Job item:
Reproduce the text of all the items below line for line, without any changes, and leave the pictures out of your answer.

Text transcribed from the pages
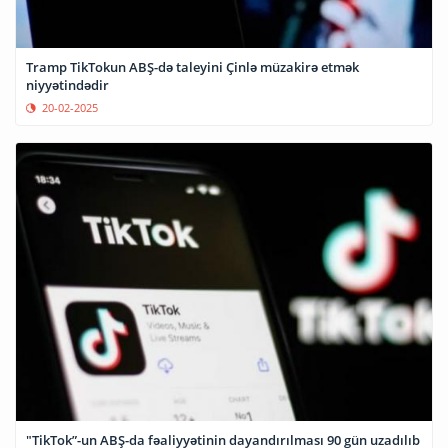
Tramp TikTokun ABŞ-də taleyini Çinlə müzakirə etmək
niyyətindədir
20-02-2025
"TikTok”-un ABŞ-da fəaliyyətinin dayandırılması 90 gün uzadılıb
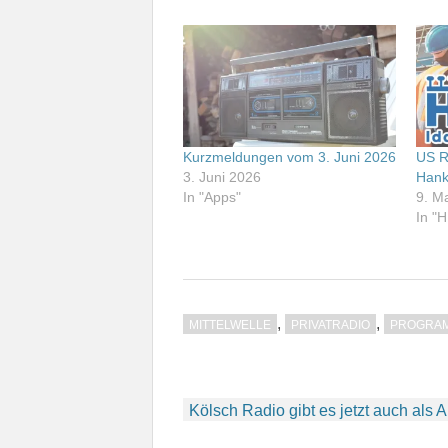
Kurzmeldungen vom 3. Juni 2026
US R
3. Juni 2026
Hank
In "Apps"
9. M
In "
,
,
MITTELWELLE
PRIVATRADIO
PROGRA
Beitragsnavigation
Kölsch Radio gibt es jetzt auch als 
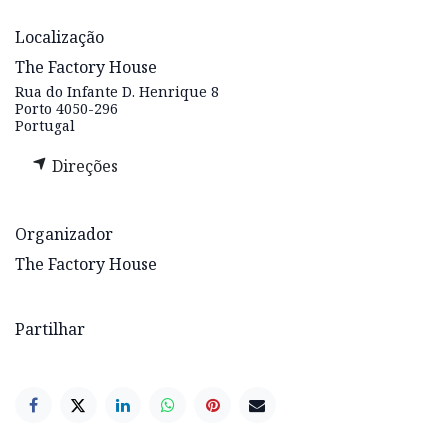
Localização
The Factory House
Rua do Infante D. Henrique 8
Porto 4050-296
Portugal
Direções
Organizador
The Factory House
Partilhar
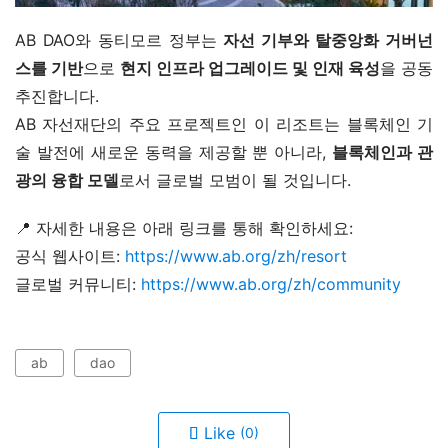
AB DAO와 동티모르 정부는 
자선 기부와 탈중앙화 거버넌
스를 기반
으로 
현지 인프라 업그레이드 및 인재 육성
을 공동 
추진합니다.
AB 자선재단의 주요 프로젝트인 이 리조트는 블록체인 기
술 발전에 새로운 동력을 제공할 뿐 아니라, 
블록체인과 관
광의 융합 모델
로서 글로벌 모범이 될 것입니다.
📍 자세한 내용은 아래 링크를 통해 확인하세요:
공식 웹사이트:
 https://www.ab.org/zh/resort
글로벌 커뮤니티:
 https://www.ab.org/zh/community
ab
dao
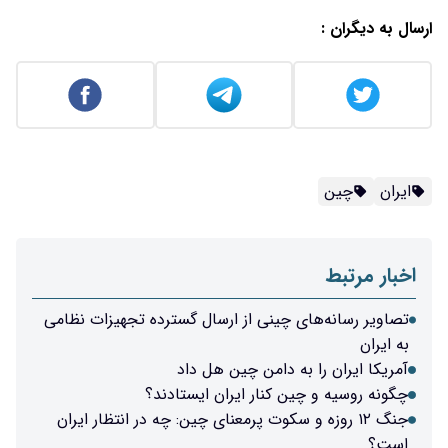
ارسال به دیگران :
ایران
چین
اخبار مرتبط
تصاویر رسانه‌های چینی از ارسال گسترده تجهیزات نظامی
به ایران
آمریکا ایران را به دامن چین هل داد
چگونه روسیه و چین کنار ایران ایستادند؟
جنگ ۱۲ روزه و سکوت پرمعنای چین: چه در انتظار ایران
است؟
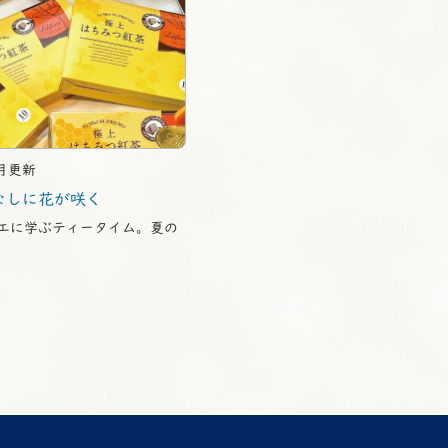
1月更新
なしに花が咲く
エに学ぶティータイム。夏の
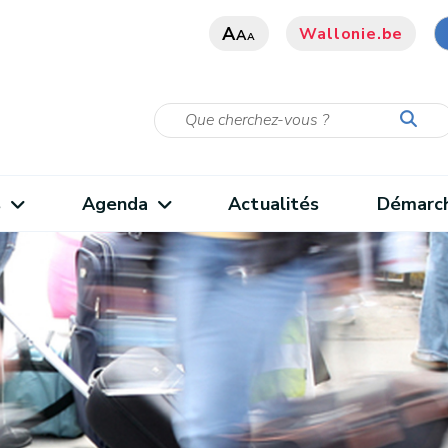
A
Wallonie.be
A
A
s
Agenda
Actualités
Démarc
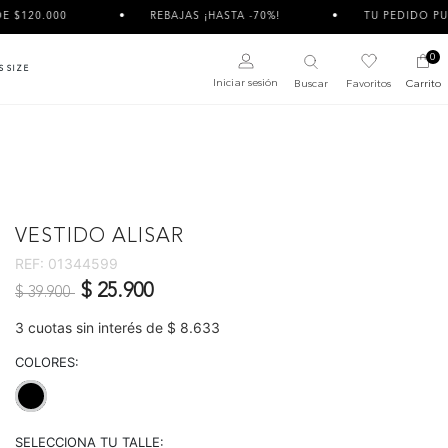
00
REBAJAS ¡HASTA -70%!
TU PEDIDO PUEDE LLEGA
0
S SIZE
Iniciar sesión
Buscar
Favoritos
Carrito
VESTIDO ALISAR
REF:
01344599
Precio reducido de
a
$ 25.900
$ 39.900
3 cuotas sin interés de $ 8.633
COLORES:
selected
SELECCIONA TU TALLE:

Written answer:
Tramp TikTokun ABŞ-də taleyini Çinlə müzakirə etmək
niyyətindədir
20-02-2025
"TikTok”-un ABŞ-da fəaliyyətinin dayandırılması 90 gün uzadılıb
Kurzmeldungen vom 3. Juni 2026
US R
3. Juni 2026
Hank
In "Apps"
9. M
In "
,
,
MITTELWELLE
PRIVATRADIO
PROGRA
Beitragsnavigation
Kölsch Radio gibt es jetzt auch als 
Localização
The Factory House
Rua do Infante D. Henrique 8
Porto 4050-296
Portugal
Direções
Organizador
The Factory House
Partilhar
AB DAO와 동티모르 정부는 
자선 기부와 탈중앙화 거버넌
스를 기반
으로 
현지 인프라 업그레이드 및 인재 육성
을 공동 
추진합니다.
AB 자선재단의 주요 프로젝트인 이 리조트는 블록체인 기
술 발전에 새로운 동력을 제공할 뿐 아니라, 
블록체인과 관
광의 융합 모델
로서 글로벌 모범이 될 것입니다.
📍 자세한 내용은 아래 링크를 통해 확인하세요:
공식 웹사이트:
 https://www.ab.org/zh/resort
글로벌 커뮤니티:
 https://www.ab.org/zh/community
ab
dao
ارسال به دیگران :
ایران
چین
اخبار مرتبط
تصاویر رسانه‌های چینی از ارسال گسترده تجهیزات نظامی
به ایران
آمریکا ایران را به دامن چین هل داد
چگونه روسیه و چین کنار ایران ایستادند؟
جنگ ۱۲ روزه و سکوت پرمعنای چین: چه در انتظار ایران
است؟
1月更新
なしに花が咲く
エに学ぶティータイム。夏の
A
Wallonie.be
A
A
s
Agenda
Actualités
Démarc
00
REBAJAS ¡HASTA -70%!
TU PEDIDO PUEDE LLEGA
0
S SIZE
Iniciar sesión
Buscar
Favoritos
Carrito
VESTIDO ALISAR
REF:
01344599
Precio reducido de
a
$ 25.900
$ 39.900
3 cuotas sin interés de $ 8.633
COLORES:
selected
SELECCIONA TU TALLE:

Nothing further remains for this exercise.